- **Problem details**: Match the string "ankle" against each line below, and copy every line that matches.

[[ Task input open ]]

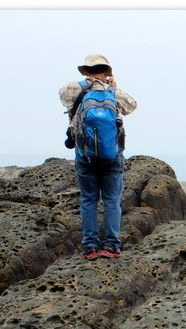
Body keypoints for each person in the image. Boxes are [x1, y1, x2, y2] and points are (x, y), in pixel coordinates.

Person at [59, 54, 137, 260]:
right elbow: (132, 106)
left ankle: (90, 246)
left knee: (88, 200)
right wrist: (113, 87)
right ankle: (111, 245)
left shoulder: (75, 89)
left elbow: (61, 95)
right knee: (112, 200)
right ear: (106, 71)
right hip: (113, 155)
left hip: (85, 156)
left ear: (85, 70)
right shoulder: (113, 93)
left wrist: (85, 83)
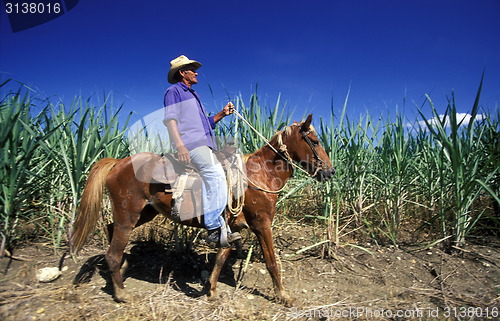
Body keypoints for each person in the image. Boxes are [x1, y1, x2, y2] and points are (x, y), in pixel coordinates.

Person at [163, 55, 239, 247]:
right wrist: (180, 145)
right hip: (192, 144)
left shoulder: (194, 95)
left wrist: (222, 113)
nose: (196, 73)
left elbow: (207, 124)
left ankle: (224, 222)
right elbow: (170, 120)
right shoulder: (174, 91)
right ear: (182, 72)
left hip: (205, 143)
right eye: (192, 69)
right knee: (215, 174)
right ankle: (213, 227)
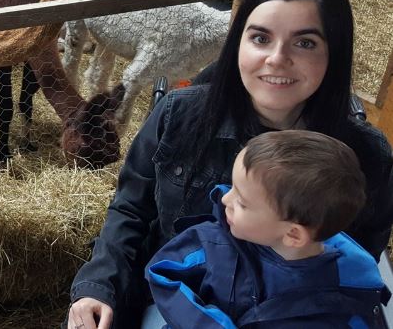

[[ Task input closed ]]

- **Task result**:
left ankle: (90, 246)
right ankle: (111, 245)
left ankle: (224, 222)
right ankle: (213, 227)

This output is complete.